# MONSTER grouper



## jdhkingfisher (Aug 6, 2010)

for me anyway, deckhand said he was probabily 30-35 pounds. caught on the opening day of snapper season on the Lady D. super fun to finally get out of my kayak and do some boat fishing.


----------



## Redneckracoon (Jun 8, 2011)

not a monster but still a nice fish!


----------



## CCC (Sep 3, 2008)

As the previous poster stated it is definately not a monster, monsters start at 36 lbs and up. LMAO......It is a GREAT fish !!!! I have yet to catch a grouper and I would have been STOKED to catch that one, WAY TO GO !!!!!!!!!


----------



## Pinksnappertrapper (Dec 7, 2007)

Redneckracoon said:


> not a monster but still a nice fish!


It might be a monster in his book, how are you going to tell him if his fish is a monster or not? Congrats on a damn good grouper, it looks a little dark in color. To bad it had to go baack, its like they know when the season opens and closes.


----------



## Lyin Too (Aug 31, 2009)

Why did it have to go back, aint it a black?


----------



## hsiF deR (Oct 4, 2009)

Its a gag. And it is a very nice one at that.


----------



## Madison Swanson (Jun 4, 2011)

not a gag, that would be a black. but wow at the drama on this forum. my god maybe to him that is a monster. really to any person it would be, the only grouper that would be rediculosly big would be the goliath grouper.. so i dont want to hear none of this about tellin someone they didnt catch a monster.


----------



## Brandy (Sep 28, 2007)

Nice Fish man


----------



## Redneckracoon (Jun 8, 2011)

Pinksnappercatcher said:


> It might be a monster in his book, how are you going to tell him if his fish is a monster or not? Congrats on a damn good grouper, it looks a little dark in color. To bad it had to go baack, its like they know when the season opens and closes.


ok sorry Pinksnappercatcher no one knows if he has caught a smaller one so don't blame me:whistling:


----------



## FenderBender (Oct 2, 2007)

Gag. Really nice one!


----------



## JoshH (Sep 28, 2007)

Gag Grouper!


----------



## marmidor (Mar 15, 2008)

Pinksnappercatcher said:


> It might be a monster in his book, how are you going to tell him if his fish is a monster or not? Congrats on a damn good grouper, it looks a little dark in color. To bad it had to go baack, its like they know when the season opens and closes.

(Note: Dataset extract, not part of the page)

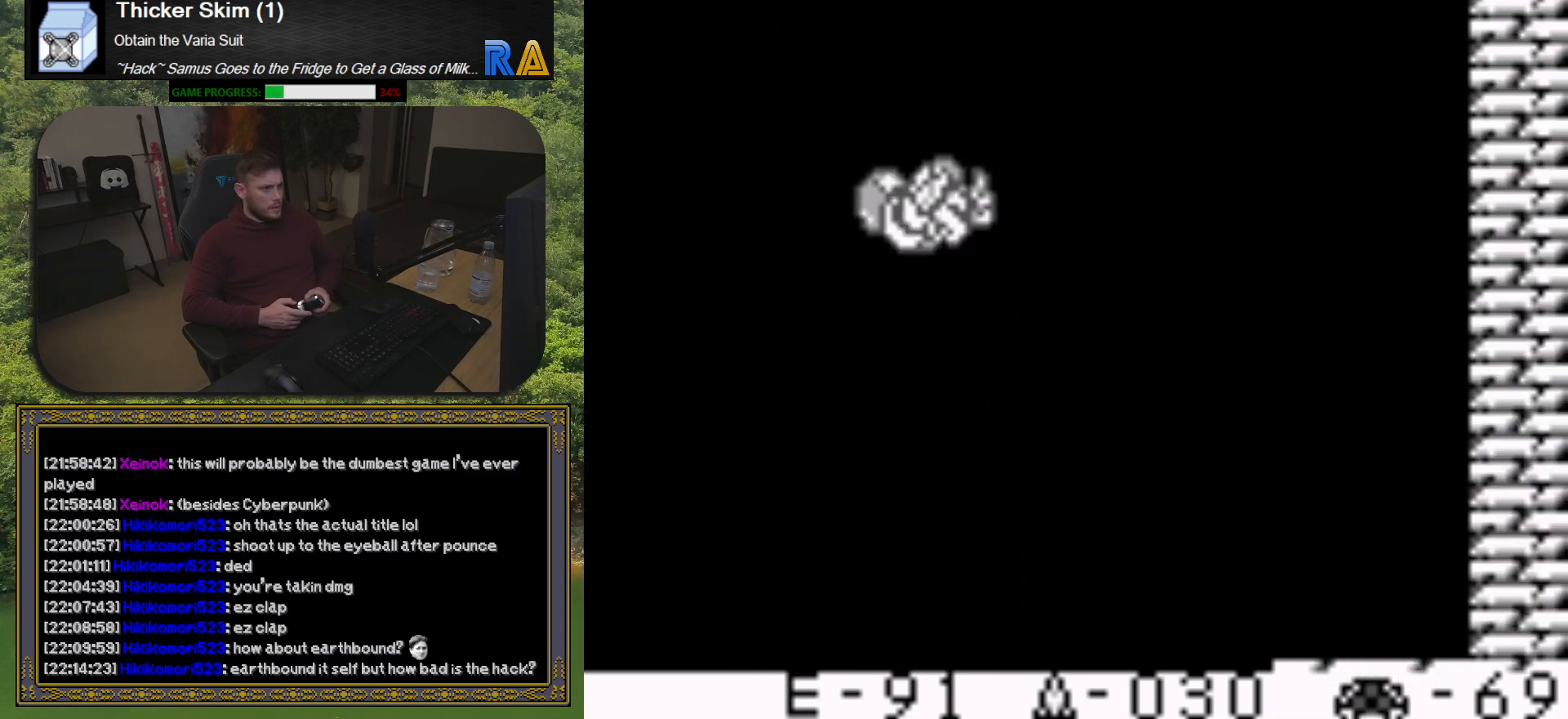
{"buttons": ["A", "DPAD_RIGHT"], "button_events": []}
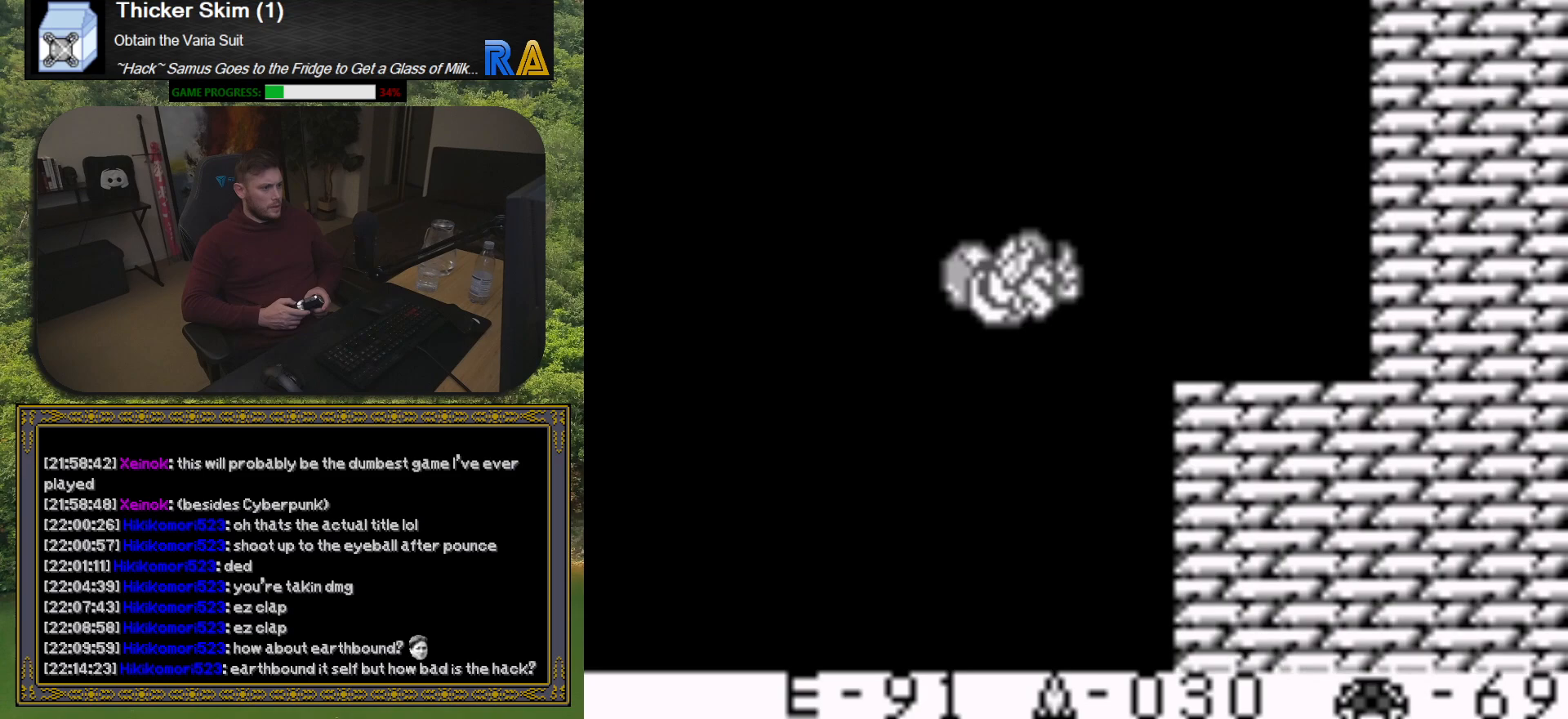
{"buttons": ["A", "DPAD_RIGHT"], "button_events": []}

I'm with you let boy enjoy his MONSTER grouper!!! Good on you buddy nice catch!!!!


----------



## mkpitts6 (Feb 23, 2008)

Good on you JDH!


----------



## jojol513 (Mar 30, 2010)

Nice fish. It's a monster if you were to try and put that grouper in a regular size pan.


----------



## karma (Oct 26, 2007)

caught alot groupers inshore and must say its a monster grouper! nice catch!!


----------



## jdhkingfisher (Aug 6, 2010)

if u look at the origional post it said its a monster 'for me anyway' lol. No biggy, its just ive never caught a legal grouper. When we first put in the boat some one was like its a scamp! Hahaha wrong. I think i would have me a record if it was haha


----------



## lastcast (Oct 12, 2007)

*Nice Grouper. Everyone has a first, and thats a good one.*



*Scamp Grouper*

*







Description:* Light gray or brown, reddish brown spots on sides that tend to be grouped into lines; some yellow around corners of mouth. Spawns in late spring undergoes sex transformation from female to male as it becomes older.
*Where Found:* Offshore around rocky reefs, debris, and wrecks, typically in 40-150 feet of water.
*Feeding Habits:* Feeds best on live bait (pinfish, cigar minnows, croakers, grunt, squirrelfish) . Also feeds on dead bait (spanish sardines, threadfin, finger mullet) squid, and crustaceans. 
*Size Range:* from 5-15lbs. Current Florida state record 28 lbs.
*Bag Limit/Size Limit:* Scamp is included in the 5 grouper per person daily bag limit. Scamp must be 16 inches total overall length.
*Food Value:* Good table fare. Flaky white fillets, with a light to medium fish taste


----------



## bigrick (Sep 29, 2010)

Congrats, It's way bigger than my first.


----------